● ASSIGNED TASK: Could you copy out, word for word, the lines of the listing starting at the one containing "Board And Card" and stopping after the one containing "engine visibility.", with both of those lines included and the pictures left out?

-------- MATERIAL TO PROCESS

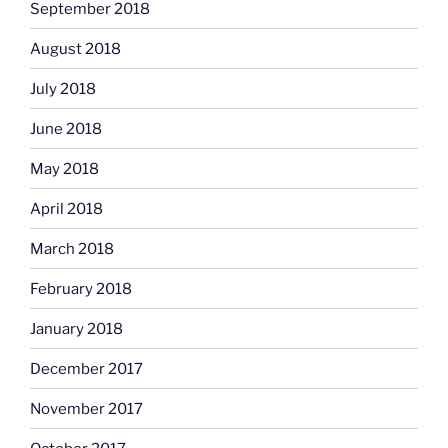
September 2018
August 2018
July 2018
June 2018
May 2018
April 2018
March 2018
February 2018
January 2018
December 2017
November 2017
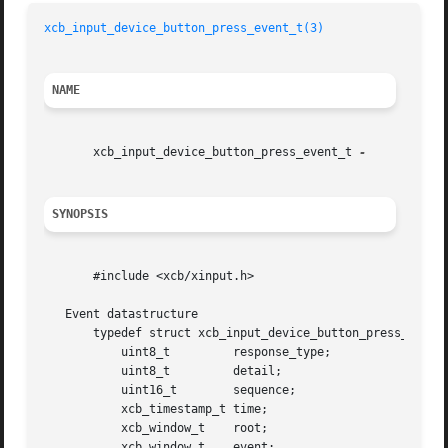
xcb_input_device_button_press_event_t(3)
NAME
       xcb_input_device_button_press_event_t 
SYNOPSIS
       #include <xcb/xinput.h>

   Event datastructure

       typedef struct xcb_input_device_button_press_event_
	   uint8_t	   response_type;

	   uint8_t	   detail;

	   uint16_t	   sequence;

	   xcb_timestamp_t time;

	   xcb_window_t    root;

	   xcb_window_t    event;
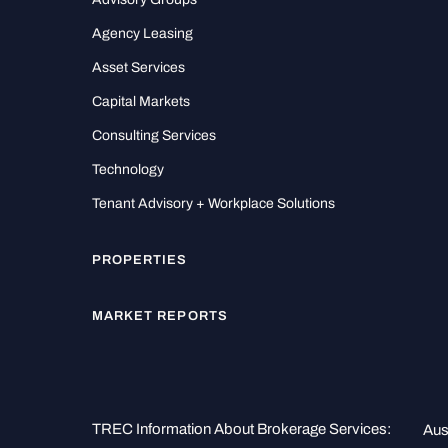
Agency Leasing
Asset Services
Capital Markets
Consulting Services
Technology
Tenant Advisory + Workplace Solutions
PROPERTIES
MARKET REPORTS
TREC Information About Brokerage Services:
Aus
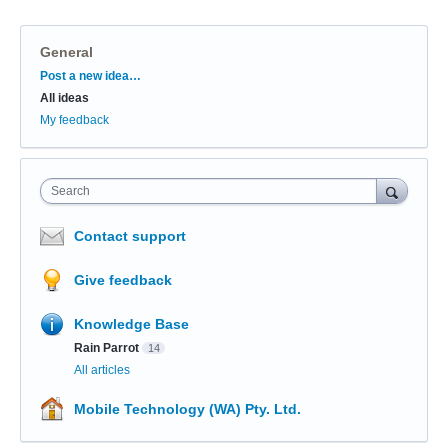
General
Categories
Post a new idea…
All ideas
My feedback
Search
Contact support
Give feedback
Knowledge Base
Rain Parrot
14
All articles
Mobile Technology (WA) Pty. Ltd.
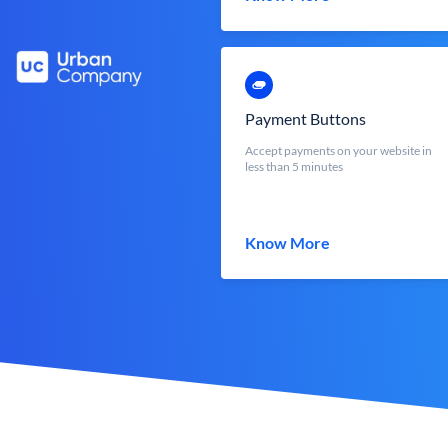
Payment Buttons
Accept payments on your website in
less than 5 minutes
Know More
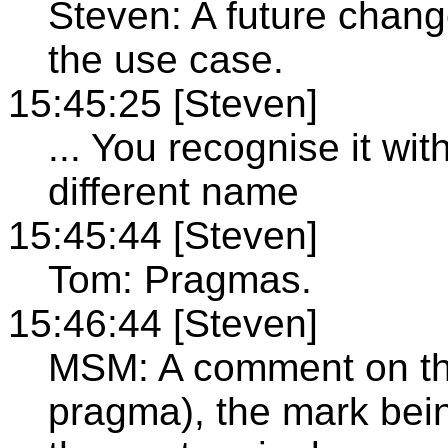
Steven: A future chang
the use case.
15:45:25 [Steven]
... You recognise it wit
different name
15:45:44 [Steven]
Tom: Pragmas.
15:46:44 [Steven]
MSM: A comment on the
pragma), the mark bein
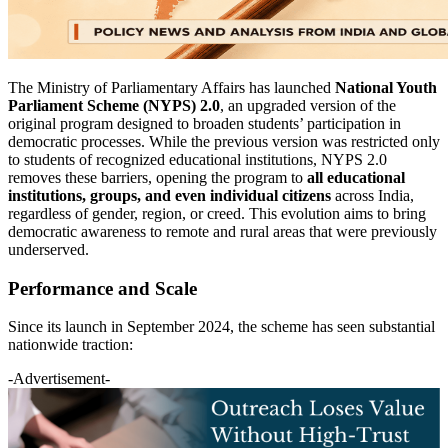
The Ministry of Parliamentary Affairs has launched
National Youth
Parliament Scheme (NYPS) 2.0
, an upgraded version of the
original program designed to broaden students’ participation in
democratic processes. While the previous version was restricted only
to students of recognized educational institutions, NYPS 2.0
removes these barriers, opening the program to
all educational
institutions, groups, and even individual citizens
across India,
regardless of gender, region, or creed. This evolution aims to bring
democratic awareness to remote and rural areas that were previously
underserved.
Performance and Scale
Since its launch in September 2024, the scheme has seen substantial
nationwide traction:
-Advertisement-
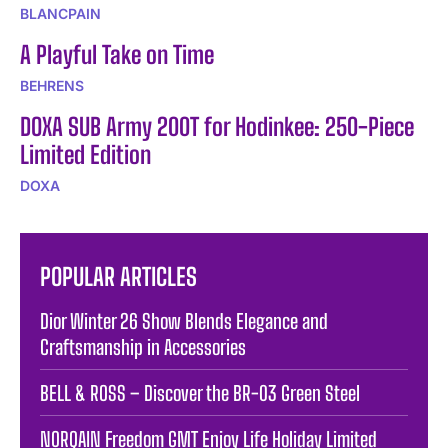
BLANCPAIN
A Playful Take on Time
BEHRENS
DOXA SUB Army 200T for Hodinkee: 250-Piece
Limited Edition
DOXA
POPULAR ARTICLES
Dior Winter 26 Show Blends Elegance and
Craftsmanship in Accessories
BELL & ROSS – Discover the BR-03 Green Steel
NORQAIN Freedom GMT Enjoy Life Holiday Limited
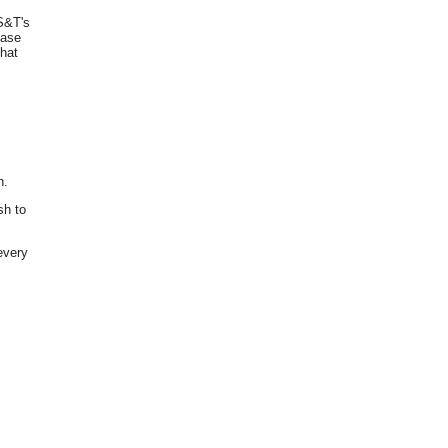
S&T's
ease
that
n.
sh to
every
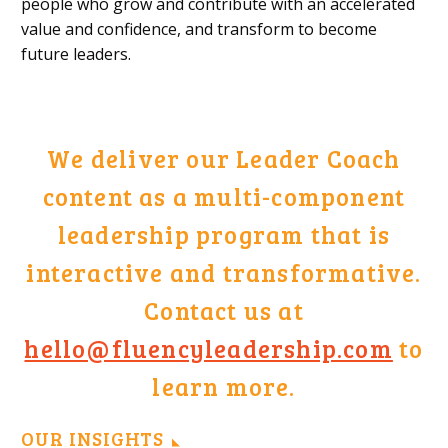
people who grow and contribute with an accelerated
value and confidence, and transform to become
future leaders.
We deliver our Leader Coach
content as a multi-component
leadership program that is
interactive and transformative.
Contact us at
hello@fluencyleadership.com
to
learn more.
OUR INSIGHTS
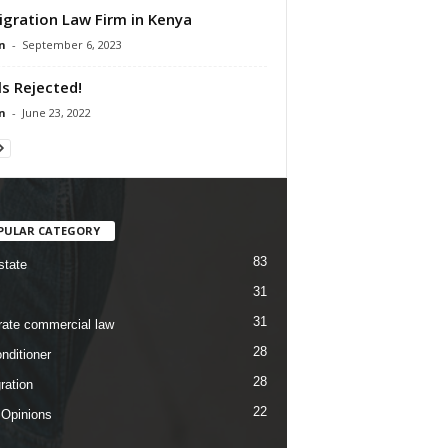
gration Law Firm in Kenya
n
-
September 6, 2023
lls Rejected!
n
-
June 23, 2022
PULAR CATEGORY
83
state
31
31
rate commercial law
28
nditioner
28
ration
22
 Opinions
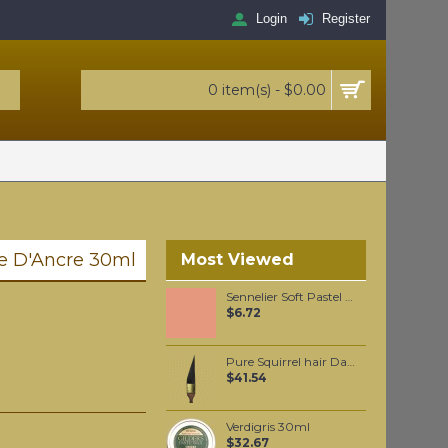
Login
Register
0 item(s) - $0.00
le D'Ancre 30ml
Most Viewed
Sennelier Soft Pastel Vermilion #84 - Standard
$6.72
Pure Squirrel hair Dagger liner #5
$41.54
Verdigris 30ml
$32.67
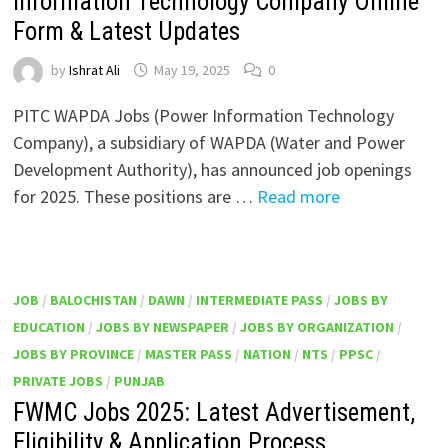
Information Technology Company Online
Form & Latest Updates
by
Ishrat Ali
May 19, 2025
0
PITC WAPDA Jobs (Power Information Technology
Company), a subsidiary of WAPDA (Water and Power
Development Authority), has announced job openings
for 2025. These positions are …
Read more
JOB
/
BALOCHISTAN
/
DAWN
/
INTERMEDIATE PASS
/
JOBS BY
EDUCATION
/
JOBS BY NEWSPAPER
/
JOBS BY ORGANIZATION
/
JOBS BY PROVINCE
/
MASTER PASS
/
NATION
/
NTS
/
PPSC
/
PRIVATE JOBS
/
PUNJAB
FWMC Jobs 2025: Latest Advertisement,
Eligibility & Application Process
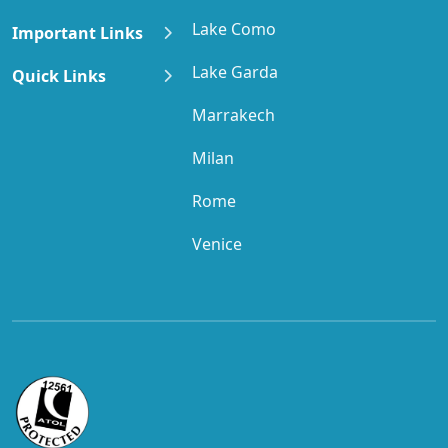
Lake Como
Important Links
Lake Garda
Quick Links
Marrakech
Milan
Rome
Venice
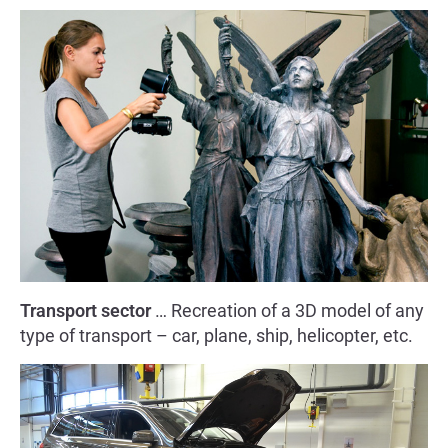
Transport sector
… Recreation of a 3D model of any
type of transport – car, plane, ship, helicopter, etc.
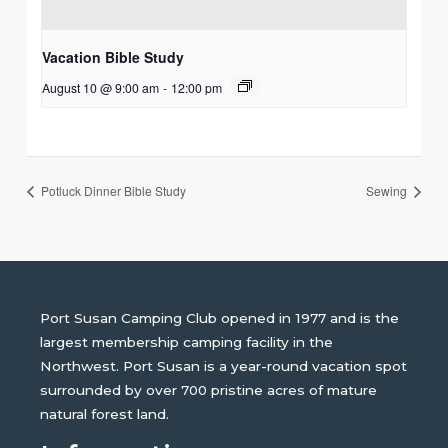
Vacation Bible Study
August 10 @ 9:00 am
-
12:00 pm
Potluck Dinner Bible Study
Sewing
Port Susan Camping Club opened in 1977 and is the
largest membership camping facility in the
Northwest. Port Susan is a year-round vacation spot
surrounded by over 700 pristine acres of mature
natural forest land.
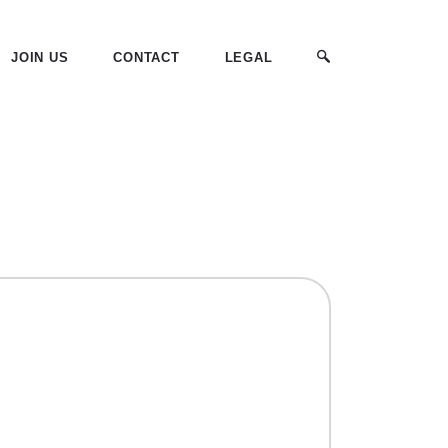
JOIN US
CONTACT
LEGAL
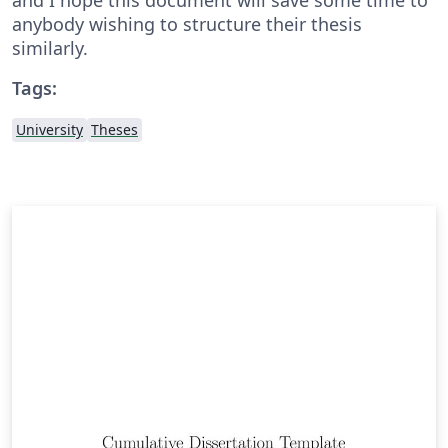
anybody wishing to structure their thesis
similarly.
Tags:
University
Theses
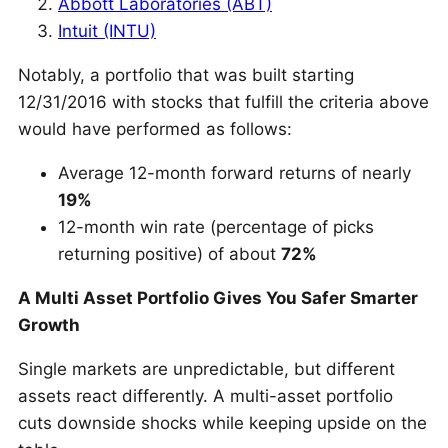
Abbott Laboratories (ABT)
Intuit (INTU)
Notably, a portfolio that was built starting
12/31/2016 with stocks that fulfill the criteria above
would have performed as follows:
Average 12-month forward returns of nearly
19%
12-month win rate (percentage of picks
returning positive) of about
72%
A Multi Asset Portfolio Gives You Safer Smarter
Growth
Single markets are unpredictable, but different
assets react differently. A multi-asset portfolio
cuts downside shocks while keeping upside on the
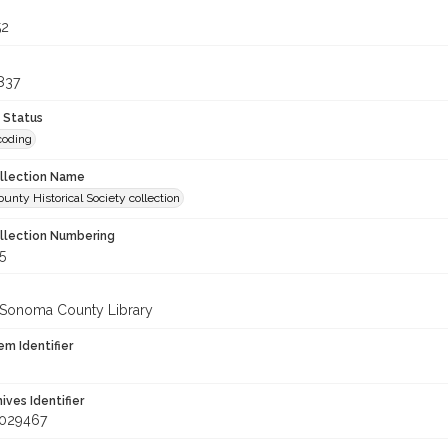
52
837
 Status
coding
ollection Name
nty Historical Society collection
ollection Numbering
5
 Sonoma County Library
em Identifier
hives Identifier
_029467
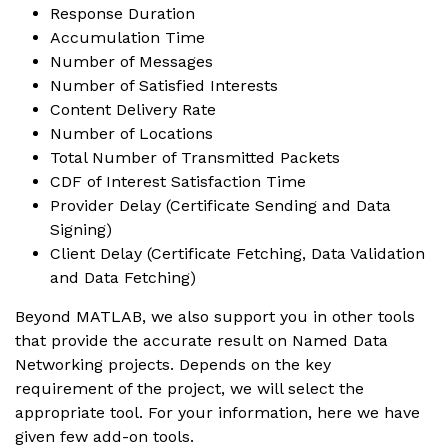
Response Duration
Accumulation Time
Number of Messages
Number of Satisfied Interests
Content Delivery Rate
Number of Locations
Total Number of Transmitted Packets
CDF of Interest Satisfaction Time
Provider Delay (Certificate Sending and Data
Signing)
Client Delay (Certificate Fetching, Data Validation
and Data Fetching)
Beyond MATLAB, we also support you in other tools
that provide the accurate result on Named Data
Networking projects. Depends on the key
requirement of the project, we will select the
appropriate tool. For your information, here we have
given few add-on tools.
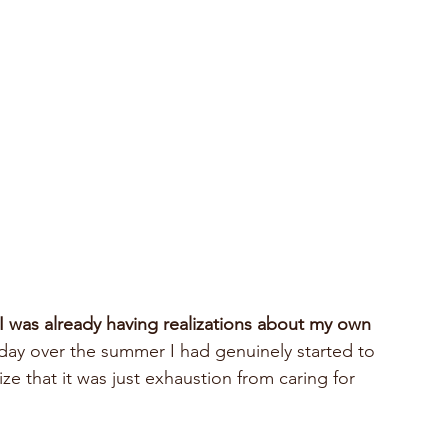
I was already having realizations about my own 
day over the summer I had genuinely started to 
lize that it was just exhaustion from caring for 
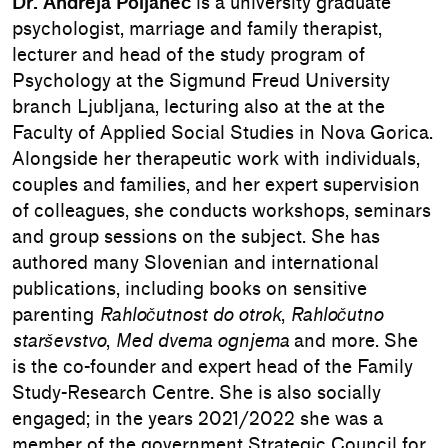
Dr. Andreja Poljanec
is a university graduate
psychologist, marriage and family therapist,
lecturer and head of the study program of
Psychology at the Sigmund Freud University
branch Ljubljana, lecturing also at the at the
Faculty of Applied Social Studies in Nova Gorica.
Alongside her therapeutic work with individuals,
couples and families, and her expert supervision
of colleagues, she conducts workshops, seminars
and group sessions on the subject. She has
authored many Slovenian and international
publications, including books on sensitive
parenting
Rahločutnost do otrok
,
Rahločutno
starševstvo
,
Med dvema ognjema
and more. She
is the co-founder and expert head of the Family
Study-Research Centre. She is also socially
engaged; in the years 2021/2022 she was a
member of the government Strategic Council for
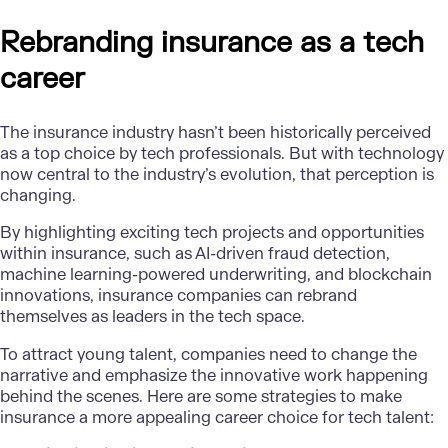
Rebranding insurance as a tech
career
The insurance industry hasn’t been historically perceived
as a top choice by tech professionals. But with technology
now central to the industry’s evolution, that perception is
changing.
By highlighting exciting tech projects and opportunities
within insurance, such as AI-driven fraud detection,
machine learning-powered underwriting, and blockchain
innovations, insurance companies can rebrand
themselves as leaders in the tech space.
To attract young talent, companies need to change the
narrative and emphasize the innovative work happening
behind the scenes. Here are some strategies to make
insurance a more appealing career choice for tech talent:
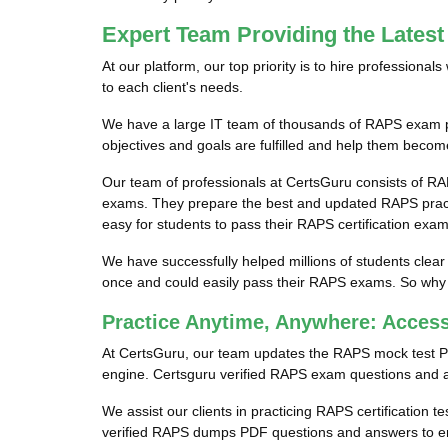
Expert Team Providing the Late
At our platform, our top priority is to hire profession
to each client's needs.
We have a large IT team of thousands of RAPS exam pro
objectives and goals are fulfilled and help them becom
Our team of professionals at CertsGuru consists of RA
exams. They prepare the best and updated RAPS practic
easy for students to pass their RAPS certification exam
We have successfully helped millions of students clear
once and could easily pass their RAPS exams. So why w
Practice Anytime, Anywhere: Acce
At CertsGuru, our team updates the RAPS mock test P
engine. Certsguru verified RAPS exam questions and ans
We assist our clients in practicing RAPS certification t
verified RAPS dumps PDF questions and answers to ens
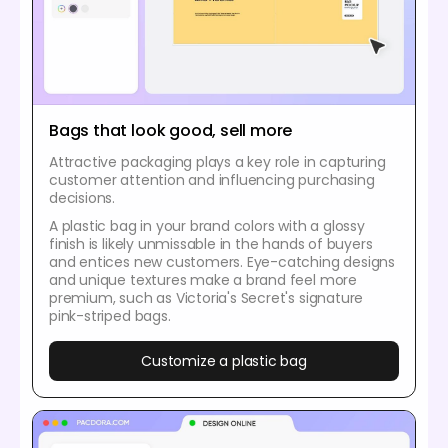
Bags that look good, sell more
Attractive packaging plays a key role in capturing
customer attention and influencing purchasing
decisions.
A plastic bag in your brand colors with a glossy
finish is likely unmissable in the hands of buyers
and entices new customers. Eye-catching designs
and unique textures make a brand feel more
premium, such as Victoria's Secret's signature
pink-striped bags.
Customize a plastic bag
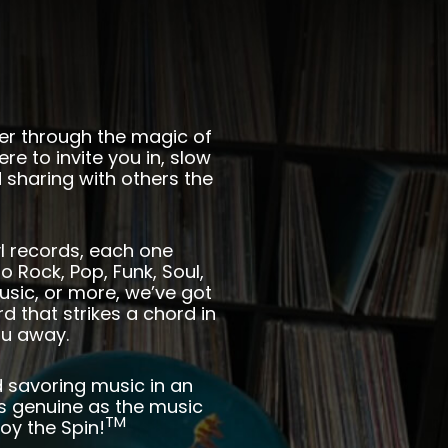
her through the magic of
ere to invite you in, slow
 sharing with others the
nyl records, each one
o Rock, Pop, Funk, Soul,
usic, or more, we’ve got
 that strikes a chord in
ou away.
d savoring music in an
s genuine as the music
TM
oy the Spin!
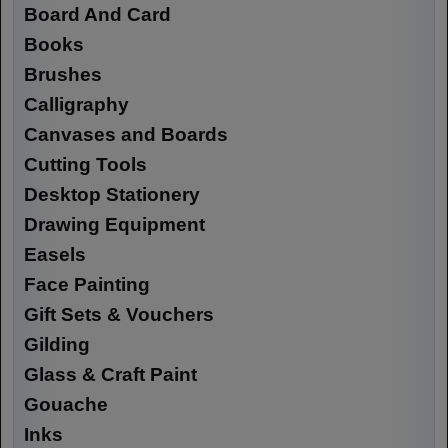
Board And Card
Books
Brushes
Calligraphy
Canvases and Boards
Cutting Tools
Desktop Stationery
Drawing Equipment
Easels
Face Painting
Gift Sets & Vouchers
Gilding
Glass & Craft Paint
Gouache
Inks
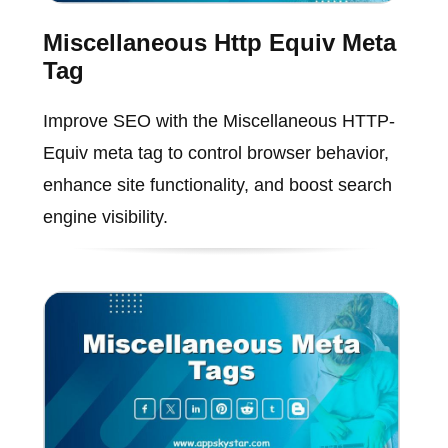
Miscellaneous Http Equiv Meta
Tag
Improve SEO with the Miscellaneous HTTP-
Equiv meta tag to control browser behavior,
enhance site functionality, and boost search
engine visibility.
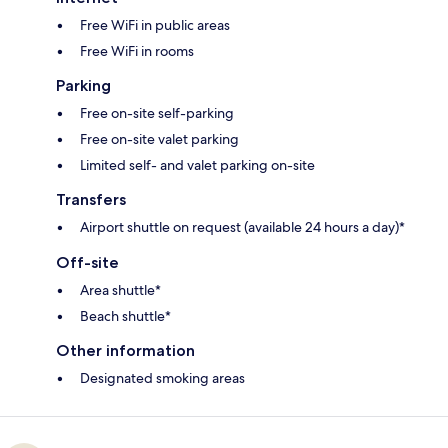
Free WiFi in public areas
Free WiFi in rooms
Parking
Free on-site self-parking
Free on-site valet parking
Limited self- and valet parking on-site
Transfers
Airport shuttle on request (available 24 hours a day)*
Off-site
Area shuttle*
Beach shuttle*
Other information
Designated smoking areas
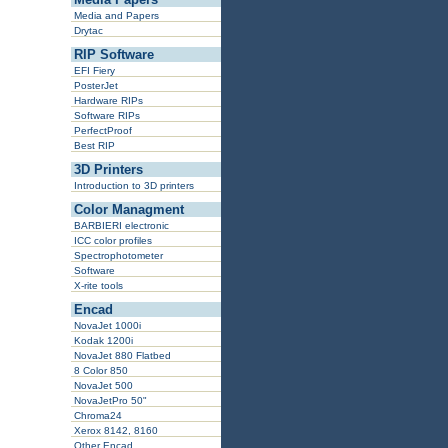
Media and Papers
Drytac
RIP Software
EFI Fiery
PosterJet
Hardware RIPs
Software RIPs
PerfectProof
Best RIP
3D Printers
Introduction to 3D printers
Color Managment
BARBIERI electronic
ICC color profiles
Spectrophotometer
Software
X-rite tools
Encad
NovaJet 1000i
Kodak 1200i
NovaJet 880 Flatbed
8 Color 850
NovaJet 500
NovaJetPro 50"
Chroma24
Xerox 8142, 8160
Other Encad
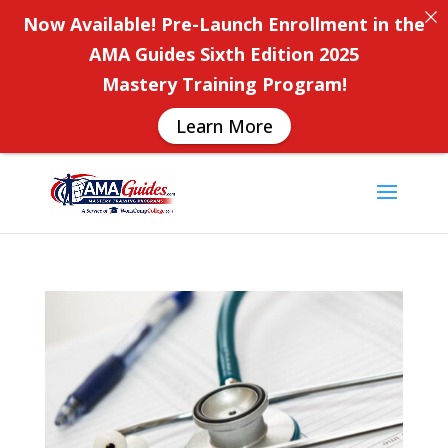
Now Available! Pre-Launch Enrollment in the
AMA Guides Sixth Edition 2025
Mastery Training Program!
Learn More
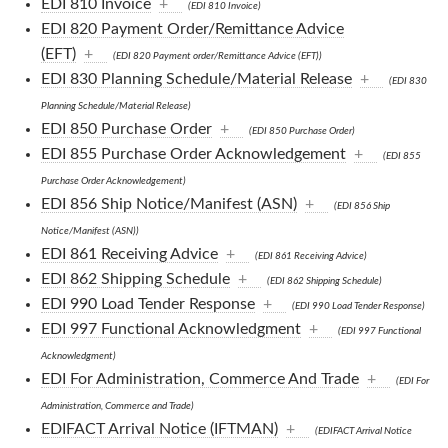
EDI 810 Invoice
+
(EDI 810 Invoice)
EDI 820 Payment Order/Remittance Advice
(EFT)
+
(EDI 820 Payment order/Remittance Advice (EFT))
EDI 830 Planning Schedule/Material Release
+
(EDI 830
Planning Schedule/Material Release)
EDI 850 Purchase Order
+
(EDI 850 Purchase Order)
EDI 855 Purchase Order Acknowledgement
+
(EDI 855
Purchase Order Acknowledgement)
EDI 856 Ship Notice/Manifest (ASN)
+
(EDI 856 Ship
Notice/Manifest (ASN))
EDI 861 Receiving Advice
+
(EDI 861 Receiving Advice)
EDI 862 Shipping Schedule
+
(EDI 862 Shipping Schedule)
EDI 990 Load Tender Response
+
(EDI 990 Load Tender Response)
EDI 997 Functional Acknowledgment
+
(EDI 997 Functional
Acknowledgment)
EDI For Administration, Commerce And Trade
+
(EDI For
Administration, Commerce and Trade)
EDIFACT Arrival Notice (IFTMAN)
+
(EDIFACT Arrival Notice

----------------

● YOUR SOLUTION:
Board And Card
Books
Brushes
Calligraphy
Canvases and Boards
Cutting Tools
Desktop Stationery
Drawing Equipment
Easels
Face Painting
Gift Sets & Vouchers
Gilding
Glass & Craft Paint
Gouache
Inks
Miscellaneous Http Equiv Meta
Tag
Improve SEO with the Miscellaneous HTTP-
Equiv meta tag to control browser behavior,
enhance site functionality, and boost search
engine visibility.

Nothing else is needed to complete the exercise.